Given that there were no churches in the Forum Romanum during the reign of Nero, the sentence might be taken to refer to a temple. Indeed, that is how Kuniczak (1993) translated the it, to wit: "Crowds pushed among the arches of the temple of Julius Caesar," adding, by way of explanation, "now an official god," words not to be found in Sienkiewicz's text.
As it happens, there was a temple to Julius Caesar in the Forum, but Roman temples did not have arches. Sienkiewicz had visited the site of the Forum Romanum and studied it: his description in the original is very accurate. So, because he used the term "arches," it is clear he was not making reference to the temple. He meant the Basilica Julia, the arches of which are still in evidence today. It was called "Julia" because it had been built by Julius Caesar for the hearing of civil cases. That is, it was a law court.
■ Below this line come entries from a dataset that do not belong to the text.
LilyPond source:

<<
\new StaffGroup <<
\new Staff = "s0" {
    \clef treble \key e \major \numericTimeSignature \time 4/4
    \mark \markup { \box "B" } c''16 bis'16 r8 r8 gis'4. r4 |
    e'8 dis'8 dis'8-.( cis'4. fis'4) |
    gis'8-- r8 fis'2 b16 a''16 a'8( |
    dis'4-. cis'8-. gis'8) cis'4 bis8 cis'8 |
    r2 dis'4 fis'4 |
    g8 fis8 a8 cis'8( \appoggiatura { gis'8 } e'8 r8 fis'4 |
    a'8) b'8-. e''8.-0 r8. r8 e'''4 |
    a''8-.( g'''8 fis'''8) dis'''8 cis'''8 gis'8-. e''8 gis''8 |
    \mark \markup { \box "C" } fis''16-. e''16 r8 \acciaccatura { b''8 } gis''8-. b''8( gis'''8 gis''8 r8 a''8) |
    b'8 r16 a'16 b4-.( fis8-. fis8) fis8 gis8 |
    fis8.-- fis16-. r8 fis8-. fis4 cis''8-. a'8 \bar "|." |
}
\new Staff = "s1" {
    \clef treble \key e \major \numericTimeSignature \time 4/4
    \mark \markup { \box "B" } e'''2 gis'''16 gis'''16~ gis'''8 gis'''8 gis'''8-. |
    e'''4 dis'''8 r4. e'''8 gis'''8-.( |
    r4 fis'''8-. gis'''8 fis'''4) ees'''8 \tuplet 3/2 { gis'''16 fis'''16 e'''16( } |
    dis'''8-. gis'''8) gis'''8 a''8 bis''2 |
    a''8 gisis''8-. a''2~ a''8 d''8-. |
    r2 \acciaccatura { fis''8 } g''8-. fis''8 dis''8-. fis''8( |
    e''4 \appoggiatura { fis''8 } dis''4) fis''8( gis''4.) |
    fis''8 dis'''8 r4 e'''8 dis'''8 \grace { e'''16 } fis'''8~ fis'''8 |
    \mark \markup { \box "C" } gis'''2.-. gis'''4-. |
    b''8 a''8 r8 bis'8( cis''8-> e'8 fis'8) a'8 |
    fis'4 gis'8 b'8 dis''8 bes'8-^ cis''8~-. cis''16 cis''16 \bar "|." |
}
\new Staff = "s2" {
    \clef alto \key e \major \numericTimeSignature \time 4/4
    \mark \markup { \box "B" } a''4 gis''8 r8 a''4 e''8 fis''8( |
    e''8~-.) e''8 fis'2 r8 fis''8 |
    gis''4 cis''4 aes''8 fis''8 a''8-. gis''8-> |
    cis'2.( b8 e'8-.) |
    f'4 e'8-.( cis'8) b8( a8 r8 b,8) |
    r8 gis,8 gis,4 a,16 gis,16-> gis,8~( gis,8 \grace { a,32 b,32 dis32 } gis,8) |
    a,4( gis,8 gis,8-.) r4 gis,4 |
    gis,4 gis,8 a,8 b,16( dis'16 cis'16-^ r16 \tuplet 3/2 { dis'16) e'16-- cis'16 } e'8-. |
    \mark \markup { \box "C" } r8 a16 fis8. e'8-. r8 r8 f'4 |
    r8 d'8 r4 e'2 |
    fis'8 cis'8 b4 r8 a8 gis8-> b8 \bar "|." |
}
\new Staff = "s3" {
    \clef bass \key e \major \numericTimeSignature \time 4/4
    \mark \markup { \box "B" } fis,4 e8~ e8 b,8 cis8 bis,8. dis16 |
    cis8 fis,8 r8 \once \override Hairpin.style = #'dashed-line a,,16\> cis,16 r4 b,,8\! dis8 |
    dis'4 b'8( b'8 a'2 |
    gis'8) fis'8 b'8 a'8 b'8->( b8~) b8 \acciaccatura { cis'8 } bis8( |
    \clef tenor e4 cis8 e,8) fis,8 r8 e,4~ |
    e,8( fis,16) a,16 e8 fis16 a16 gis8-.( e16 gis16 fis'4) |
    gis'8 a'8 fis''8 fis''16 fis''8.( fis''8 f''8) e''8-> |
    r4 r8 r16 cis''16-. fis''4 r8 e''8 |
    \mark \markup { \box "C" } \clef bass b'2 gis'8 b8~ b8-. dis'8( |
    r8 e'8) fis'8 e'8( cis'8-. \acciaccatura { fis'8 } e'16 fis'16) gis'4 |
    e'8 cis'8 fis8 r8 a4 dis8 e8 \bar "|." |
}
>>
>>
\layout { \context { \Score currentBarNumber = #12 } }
The structure was called a basilica because of its architectural form, derived, originally, from that of Greek royal courts where in the local king (Greek: basileus) would sit in judgment at one end of a hall. The structure would have a long broad central nave flanked by colonnaded aisles. The far end of the nave terminated in an apse, or semicircular projection, covered with a vault. In the apse stood a raised tribune, or platform, on which, in Roman times, sat the praetor or judge. Later, when this and other basilicas were appropriated for Christian churches, this became the location of the high altar. How big was the basilica Julia? It was an imposing building with a nave that was 236 feet in length and 85 feet in width.
Creation of a translation that accurately renders the original author's intent can require the translator not only to be fluently bilingual but often also to have extensive knowledge of the matter discussed, as the paragraphs above attest. It's a tall order.